By Mike Cohen
"Inequitable reimbursements are inevitable," for Hawaii, Guam and the CNMI. James Moylan, Guam's delegate to the U.S. House of Representatives, didn't sugarcoat it.
He told constituents that the Biden administration has no specific budget request for 2024 to reimburse Guam for years of spending limited GovGuam funds on thousands of Pacific islanders who have migrated to the U.S. territory.
Guam, as part of agreements with the federal government and COFA nations, is legally bound to help citizens of the freely associated states on its shores.
"Their mindset is to increase access to federal benefits for COFA migrants residing in the states and territories while infusing infrastructure into COFA nations to reduce the need for migration," Moylan said.

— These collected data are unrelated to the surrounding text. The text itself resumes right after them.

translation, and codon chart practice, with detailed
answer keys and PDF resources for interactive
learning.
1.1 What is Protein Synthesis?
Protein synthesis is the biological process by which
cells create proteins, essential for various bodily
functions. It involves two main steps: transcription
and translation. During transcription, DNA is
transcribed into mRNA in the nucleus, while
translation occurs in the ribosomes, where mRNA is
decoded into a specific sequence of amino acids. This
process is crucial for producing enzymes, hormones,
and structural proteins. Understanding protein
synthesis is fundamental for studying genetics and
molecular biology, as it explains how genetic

"But we know that will not eliminate legal migration and we know that Guam and Hawaii will continue to be the most popular destination for COFA migrants. We can't blame them as we are known for our hospitality," he added.
Moylan said the Department of the Interior has promised to support Guam. "I had the opportunity to question Secretary of the Interior, Deb Haaland on the inequities Guam faces with the COFA agreements, and she committed to work with our office on not just previous reimbursements, but on actions moving forward," Moylan said.
Guam, the CNMI, Hawaii and American Samoa are dealing with migrants whose legal status is clear.
But the resources to help them are lacking, leaving host communities to shoulder the cost of social services provided to COFA migrants such as education, food programs, shelter and health care.
The Compacts of Free Association allow citizens of Palau, the Federated States of Micronesia, and the Marshall Islands to enter the U.S. visa-free.
In a letter dated Nov. 7, 2022, to Congressman Ed Case of Hawaii, Gov. Lou Leon Guerrero said Guam's total costs for services to FAS citizens was $147 million in 2017 alone. The cost of hosting migrants, she added, represented 15.6 percent of the government of Guam's total budget appropriations for that year.
She said $72 million of Guam's total costs for services to FAS citizens was for education, which was the largest category of costs, not health and welfare; $38 million was for health and welfare, and $35 million was for public safety.
"This data underscores the need for a dedicated funding source for Compact impact cost," the governor said.
Guam received $12 million to $14 million a year from the $30 million in annual appropriation that the territory shared with Hawaii, the CNMI and American Samoa.
Leon Guerrero raised concerns about the removal of the $30 million from the DOI's appropriation for the Compact impact reimbursements.
"While Guam remains supportive of a prosperous and mutually beneficial US-FAS relationship, it is crucial to recognize that eliminating the $30 million appropriation would hinder the government of Guam's ability to maintain payments for our school lease obligations and other social services. The appropriation was the only means that offered partial relief to affected state and territorial governments," the governor said in a letter to Haaland.
"Last week I called Ambassador Joseph Yun, who negotiated the COFAs for the State Department, regarding the status of the appropriation. He stated that he will raise the issue with the Department of Interior. I hope you can rectify the uncertainty and ensure the appropriation will be added into the State or Interior Department's budget, even though the sum is still woefully insufficient to cover COFA migrant costs," she added.